Frank Liang, Word hy-phen-a-tion by com-puter, STAN-CS-83-977, Stanford University Ph.D. thesis, 1983, http://tug.org/docs/liang.
Donald E. Knuth, The TeXbook, Addison-Wesley, Appendix H.
- https://ctan.org/pkg/hyphenex
- Hyphenation exceptions for American English, maintained by the TUGboat editors, and used in TUGboat articles by default.
- https://ctan.org/pkg/hyph-utf8
- Collected hyphenation patterns for many languages in many formats.

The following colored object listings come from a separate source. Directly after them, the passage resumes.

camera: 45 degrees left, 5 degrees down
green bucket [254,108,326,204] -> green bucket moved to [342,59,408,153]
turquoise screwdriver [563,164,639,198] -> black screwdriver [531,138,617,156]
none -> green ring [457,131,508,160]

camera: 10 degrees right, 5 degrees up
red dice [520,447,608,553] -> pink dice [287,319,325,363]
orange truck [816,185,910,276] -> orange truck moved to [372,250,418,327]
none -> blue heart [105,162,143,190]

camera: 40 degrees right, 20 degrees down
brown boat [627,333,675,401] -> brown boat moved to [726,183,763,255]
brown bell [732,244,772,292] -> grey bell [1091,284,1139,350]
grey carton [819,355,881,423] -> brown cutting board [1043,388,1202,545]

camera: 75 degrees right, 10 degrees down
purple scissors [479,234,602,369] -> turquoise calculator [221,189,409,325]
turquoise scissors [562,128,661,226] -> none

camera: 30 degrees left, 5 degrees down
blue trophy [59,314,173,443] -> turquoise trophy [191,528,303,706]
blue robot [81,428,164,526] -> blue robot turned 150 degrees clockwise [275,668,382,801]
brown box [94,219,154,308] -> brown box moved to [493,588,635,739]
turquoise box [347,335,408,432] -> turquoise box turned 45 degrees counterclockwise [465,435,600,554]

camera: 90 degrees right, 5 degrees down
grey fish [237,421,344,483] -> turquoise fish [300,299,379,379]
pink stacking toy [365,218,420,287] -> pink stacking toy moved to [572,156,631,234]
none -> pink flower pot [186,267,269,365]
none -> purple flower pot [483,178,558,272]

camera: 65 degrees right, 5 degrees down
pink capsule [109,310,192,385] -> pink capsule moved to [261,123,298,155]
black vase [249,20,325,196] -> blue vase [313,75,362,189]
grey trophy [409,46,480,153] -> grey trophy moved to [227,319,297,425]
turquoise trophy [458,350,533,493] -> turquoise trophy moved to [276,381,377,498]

- https://ctan.org/pkg/ushyph
- Large set of additional hyphenation patterns for English, extended by Gerard Kuiken.
- https://ctan.org/tex-archive/language/
- General CTAN directory for patterns and support for many other languages.
- https://tug.org/TUGboat/Contents/listkeyword.html#CatTAGMultilingualDocumentProcessing
- TUGboat articles on hyphenation and other aspects of language-specific document processing.
AUTHORS¶
Frank Liang wrote the first version of this program. Peter Breitenlohner made a substantial revision in 1991 for TeX 3. The first version was published as the appendix to the TeXware technical report. Howard Trickey originally ported it to Unix.